Last year was the hottest on record, oceans boiled, glaciers melted at alarming rates, and it left scientists scrambling to understand exactly why.
They know the extraordinary heat was fueled by a number of factors, predominantly planet-heating pollution from burning fossil fuels and the natural climate pattern El Niño. B ut those alone did not explain the unusually rapid temperature rise.
Now a new study published Thursday in the journal Science says it has identified the missing part of the puzzle: clouds.
To be more specific, the rapid surge in warming was supercharged by a dearth of low-lying clouds over the oceans, according to the research — findings which may have alarming implications for future warming.
In simple terms, fewer bright, low clouds mean the planet “has darkened,” allowing it to absorb more sunlight, said Helge Goessling, a report author and climate physicist at the Alfred Wegener Institute in Germany.
This phenomenon is called “albedo” and refers to the ability of surfaces to reflect the sun’s energy back into space.
The Earth’s albedo has been declining since the 1970s, according to the report, due in part to the melting of light-colored snow and sea ice, exposing darker land and water which absorb more of the sun’s energy, heating up the planet.
Low clouds also feed into this effect as they reflect away sunlight.
The scientists scoured NASA satellite data, weather data and climate models and found the decline in low clouds reduced the planet’s albedo to record lows last year. Areas including parts of the North Atlantic Ocean experienced a particularly significant fall, the study found.
Last year fits into a decade-long decline of low cloud cover, Goessling told CNN.
What the study can’t yet explain for certain is why this is happening. “This is such a complex beast and so hard to disentangle,” Goessling said.
He believes it is likely the result of a combination of factors. The first is a reduction in shipping pollution due to regulations aimed at reducing the industry’s harmful sulfur emissions. While this has been a win for human health, this type of pollution was also helping cool the planet by brightening clouds.
Natural climate variabilities, including changing ocean patterns, may also have contributed. But Goessling points to a third, more alarming factor: global warming itself.
Low-level clouds tend to thrive in a cool and moist lower atmosphere.
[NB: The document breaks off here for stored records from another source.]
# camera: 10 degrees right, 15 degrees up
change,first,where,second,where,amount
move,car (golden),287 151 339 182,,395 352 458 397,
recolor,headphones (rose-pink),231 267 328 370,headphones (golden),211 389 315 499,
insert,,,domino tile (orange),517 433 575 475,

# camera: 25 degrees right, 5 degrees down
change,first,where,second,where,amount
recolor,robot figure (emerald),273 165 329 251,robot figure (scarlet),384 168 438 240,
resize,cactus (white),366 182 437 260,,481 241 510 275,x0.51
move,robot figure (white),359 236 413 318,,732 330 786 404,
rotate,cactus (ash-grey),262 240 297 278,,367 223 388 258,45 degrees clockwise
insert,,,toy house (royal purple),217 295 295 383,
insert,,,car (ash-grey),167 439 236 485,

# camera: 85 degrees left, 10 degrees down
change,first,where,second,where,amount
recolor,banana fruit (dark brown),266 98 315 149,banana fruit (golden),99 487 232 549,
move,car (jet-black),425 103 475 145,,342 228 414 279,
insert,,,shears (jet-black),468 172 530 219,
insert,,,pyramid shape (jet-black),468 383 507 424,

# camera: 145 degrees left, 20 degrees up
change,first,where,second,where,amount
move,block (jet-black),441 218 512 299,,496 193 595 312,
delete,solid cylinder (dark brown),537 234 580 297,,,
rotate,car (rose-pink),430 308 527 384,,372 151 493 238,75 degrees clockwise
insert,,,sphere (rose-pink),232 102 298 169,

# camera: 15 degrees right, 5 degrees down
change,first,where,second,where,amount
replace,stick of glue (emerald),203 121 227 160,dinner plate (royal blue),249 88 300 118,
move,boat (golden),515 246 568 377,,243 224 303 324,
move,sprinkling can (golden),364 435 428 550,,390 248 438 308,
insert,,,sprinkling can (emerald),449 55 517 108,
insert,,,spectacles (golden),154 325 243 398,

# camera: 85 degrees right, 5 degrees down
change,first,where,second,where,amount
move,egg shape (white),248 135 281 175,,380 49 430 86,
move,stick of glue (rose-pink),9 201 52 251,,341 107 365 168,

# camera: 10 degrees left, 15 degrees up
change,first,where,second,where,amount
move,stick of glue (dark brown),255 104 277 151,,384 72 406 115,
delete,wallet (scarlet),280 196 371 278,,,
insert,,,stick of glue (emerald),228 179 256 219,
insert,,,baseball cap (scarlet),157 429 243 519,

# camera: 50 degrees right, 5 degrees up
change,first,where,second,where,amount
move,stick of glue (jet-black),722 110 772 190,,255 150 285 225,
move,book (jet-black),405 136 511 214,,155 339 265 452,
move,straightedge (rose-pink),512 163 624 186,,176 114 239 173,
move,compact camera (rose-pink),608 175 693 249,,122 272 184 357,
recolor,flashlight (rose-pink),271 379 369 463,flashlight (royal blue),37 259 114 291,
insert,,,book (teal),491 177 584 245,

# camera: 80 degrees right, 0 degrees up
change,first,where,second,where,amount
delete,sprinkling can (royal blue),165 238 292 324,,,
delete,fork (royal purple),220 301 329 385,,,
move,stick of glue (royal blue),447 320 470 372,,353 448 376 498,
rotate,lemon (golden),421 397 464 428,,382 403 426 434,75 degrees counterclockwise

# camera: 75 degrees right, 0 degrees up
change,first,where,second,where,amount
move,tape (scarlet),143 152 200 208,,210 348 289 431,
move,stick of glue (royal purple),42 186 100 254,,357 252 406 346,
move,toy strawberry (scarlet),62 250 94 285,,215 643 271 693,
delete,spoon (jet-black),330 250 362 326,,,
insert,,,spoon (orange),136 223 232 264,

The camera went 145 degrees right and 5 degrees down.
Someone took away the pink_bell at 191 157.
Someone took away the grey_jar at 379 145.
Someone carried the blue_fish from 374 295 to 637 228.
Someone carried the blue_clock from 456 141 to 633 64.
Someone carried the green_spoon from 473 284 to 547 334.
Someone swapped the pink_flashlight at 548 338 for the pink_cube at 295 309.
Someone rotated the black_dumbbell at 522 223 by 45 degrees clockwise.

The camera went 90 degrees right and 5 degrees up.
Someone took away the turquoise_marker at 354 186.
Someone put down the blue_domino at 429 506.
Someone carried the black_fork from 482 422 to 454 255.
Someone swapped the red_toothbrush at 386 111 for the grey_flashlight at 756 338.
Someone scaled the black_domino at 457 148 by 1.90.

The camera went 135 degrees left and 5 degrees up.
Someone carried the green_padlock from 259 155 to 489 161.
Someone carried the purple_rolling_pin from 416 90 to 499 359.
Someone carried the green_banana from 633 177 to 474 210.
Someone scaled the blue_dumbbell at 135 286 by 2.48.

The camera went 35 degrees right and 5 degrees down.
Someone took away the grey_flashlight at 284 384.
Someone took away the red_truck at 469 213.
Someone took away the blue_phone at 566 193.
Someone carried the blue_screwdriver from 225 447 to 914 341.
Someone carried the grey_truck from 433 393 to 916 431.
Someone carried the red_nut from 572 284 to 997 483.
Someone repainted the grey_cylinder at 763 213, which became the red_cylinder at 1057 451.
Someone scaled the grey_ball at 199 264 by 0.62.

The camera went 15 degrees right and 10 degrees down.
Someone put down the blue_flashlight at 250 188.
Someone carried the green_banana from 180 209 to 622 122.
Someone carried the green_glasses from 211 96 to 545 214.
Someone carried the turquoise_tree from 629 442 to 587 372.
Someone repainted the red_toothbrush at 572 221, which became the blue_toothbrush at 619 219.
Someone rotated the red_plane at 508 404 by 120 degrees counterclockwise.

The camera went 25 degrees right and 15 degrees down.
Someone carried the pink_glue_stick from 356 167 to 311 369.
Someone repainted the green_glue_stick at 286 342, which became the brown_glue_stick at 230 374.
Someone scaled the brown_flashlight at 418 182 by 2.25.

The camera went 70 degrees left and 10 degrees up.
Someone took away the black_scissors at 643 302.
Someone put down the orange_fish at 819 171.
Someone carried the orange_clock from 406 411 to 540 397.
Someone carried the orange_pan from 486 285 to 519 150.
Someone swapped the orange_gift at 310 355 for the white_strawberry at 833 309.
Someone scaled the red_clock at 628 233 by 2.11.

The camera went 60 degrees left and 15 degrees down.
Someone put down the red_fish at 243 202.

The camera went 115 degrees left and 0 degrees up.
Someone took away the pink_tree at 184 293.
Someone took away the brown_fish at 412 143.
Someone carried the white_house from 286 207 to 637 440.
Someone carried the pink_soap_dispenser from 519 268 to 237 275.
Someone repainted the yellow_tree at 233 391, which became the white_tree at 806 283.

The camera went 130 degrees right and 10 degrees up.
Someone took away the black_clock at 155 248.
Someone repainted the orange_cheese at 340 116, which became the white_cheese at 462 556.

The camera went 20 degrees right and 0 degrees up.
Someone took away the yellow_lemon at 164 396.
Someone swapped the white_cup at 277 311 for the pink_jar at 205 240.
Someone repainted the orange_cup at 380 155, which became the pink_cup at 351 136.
As the planet’s surface heats up, this can cause them to thin or dissipate entirely, setting up a complicated feedback loop where low clouds are disappearing because of global warming, and their disappearance then drives further warming.
If this is happening, future warming projections may be underestimated and “we should expect rather intense warming in the future,” Goessling said.
Mark Zalinka, an atmospheric scientist at the Lawrence Livermore National Laboratory who was not involved in the study, said “the fact that clouds play a key role in the story makes sense, as they essentially act as Earth’s sunscreen.”
Small changes in cloud cover can “drastically change Earth’s albedo,” he told CNN.
Tapio Schneider, a climate scientist at the California Institute of Technology, said the worrying implication of the research is if global warming is responsible for a substantial amount of cloud cover change, “we may see stronger global warming than previously predicted.”
Clouds may seem simple, even mundane, but they are endlessly complex and scientists remain far from unraveling how they behave. They are “one of the biggest headaches” in climate science, Goessling said.
But figuring out how clouds will respond to global warming is key, Zalkina said. “It literally determines how much future warming is in store.”